● **Problems to work on**:
• a. In the passage on the CUBAM complex, take the part from "The CUBAM complex is formed" up to and including "for its excretion10,11." and switch "AMN" to "amnionless" throughout that part.
• b. Proceed with the passage on the CUBAM complex and albumin uptake, starting right after its final sentence.

━━━━━ Extract provided ━━━━━

The CUBAM complex is formed by AMN and its well-known partner Cubilin. This complex is localized on the plasma membrane in order to play its functional role and it was already reported its independence from megalin activity. Cubilin is tightly connected with AMN for its normal translocation from the endoplasmic reticulum to the membrane, and for the consequent endocytosis process8,9. The CUBAM complex is implicated in the endocytosis of various substances in both the intestine and the kidneys. In proximal tubular cells, cubilin and megalin are required to clear the ultrafiltrate by filtered molecules, in order to obtain almost protein-free urine. Albumin was one of the first ligands to be identified, focusing on these receptors for its excretion10,11.

Like renal PTECs, podocytes have been found capable of internalizing albumin. Several Authors described and quantified an albumin endocytosis function in murine and rat podocytes, both in vitro and in vivo 1214. Recently, it has been demonstrated that human podocytes can endocytose proteins such as albumin using kinetics consistent with a receptor-mediated process when placed in a medium with high doses of albumin15,16.

━━━━━ Supplied data ━━━━━

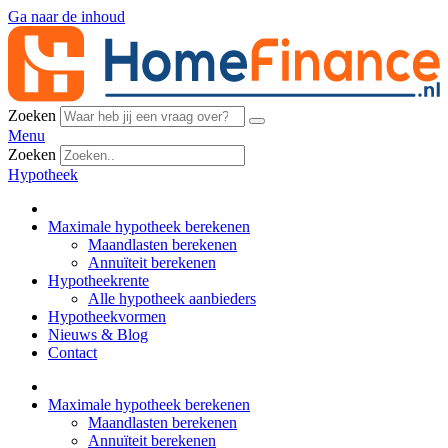
Ga naar de inhoud
Zoeken
Menu
Zoeken
Hypotheek
Maximale hypotheek berekenen
Maandlasten berekenen
Annuïteit berekenen
Hypotheekrente
Alle hypotheek aanbieders
Hypotheekvormen
Nieuws & Blog
Contact
Maximale hypotheek berekenen
Maandlasten berekenen
Annuïteit berekenen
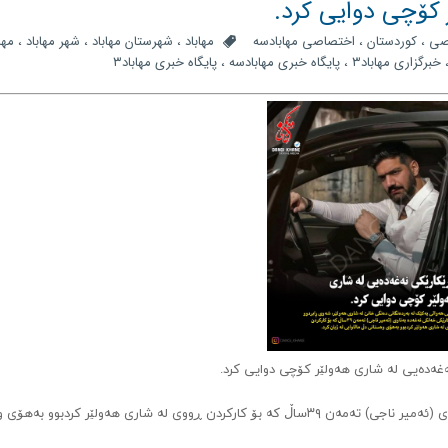
 کۆچی دوایی کرد.
صی
،
کوردستان
،
اختصاصی مهابادسه
مهاباد
،
شهرستان مهاباد
،
شهر مهاباد
،
مهاب
خبرگزاری مهاباد۳
،
پایگاه خبری مهابادسه
،
پایگاه خبری مهاباد۳
ەغەدەیی لە شاری هەولێر کۆچی دوایی کرد.
لە شاری هەولێر، شەوی ڕابردوو کرێکارێکی خەڵکی نەغەدە بەناوی (ئەمیر ناجی) تەمەن ٣٩ساڵ کە بۆ کارکردن ڕووی لە شاری هەولێر کرد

━━━━━

● **Responses by task**:
• a.
The CUBAM complex is formed by amnionless and its well-known partner Cubilin. This complex is localized on the plasma membrane in order to play its functional role and it was already reported its independence from megalin activity. Cubilin is tightly connected with amnionless for its normal translocation from the endoplasmic reticulum to the membrane, and for the consequent endocytosis process8,9. The CUBAM complex is implicated in the endocytosis of various substances in both the intestine and the kidneys. In proximal tubular cells, cubilin and megalin are required to clear the ultrafiltrate by filtered molecules, in order to obtain almost protein-free urine. Albumin was one of the first ligands to be identified, focusing on these receptors for its excretion10,11.

• b.
In the last few years, it has been demonstrated that human podocytes express megalin and cubilin both in vivo and in vitro 17,18. Our own group found ClC-5 expressed in the glomeruli of normal and proteinuric human kidneys, and particularly in podocytes19. In the same study, ClC-5 was overexpressed at both mRNA and protein level in the glomeruli of biopsies obtained from patients with diabetic nephropathy and membranous glomerulonephritis.

How human podocytes perform endocytosis is still unclear. The aim of the present study was therefore to clarify whether components of the typical tubular protein uptake system - such as megalin, cubilin, ClC-5, AMN and Dab2 - are involved in the mechanism underlying albumin internalization in human podocytes in vitro, and how protein overload might affect the expression of this system.

Results

Human podocytes internalize low doses of albumin via a receptor-mediated process

In order to track albumin uptake, we monitored conditionally immortalized human podocytes overnight after stimulation with a low dose (10 µg/ml) of fluorescent albumin (FITC-BSA). Starting from 2 hours later, we confirmed the ability of podocytes to internalize albumin. The signal was detected as a green vesicle moving from the cellular membrane to the perinuclear region (Fig. 1A–C), and then disappearing. This process started between 2 and 15 hours after stimulation, and involved 23 ± 9% of the cells observed.

Figure 1.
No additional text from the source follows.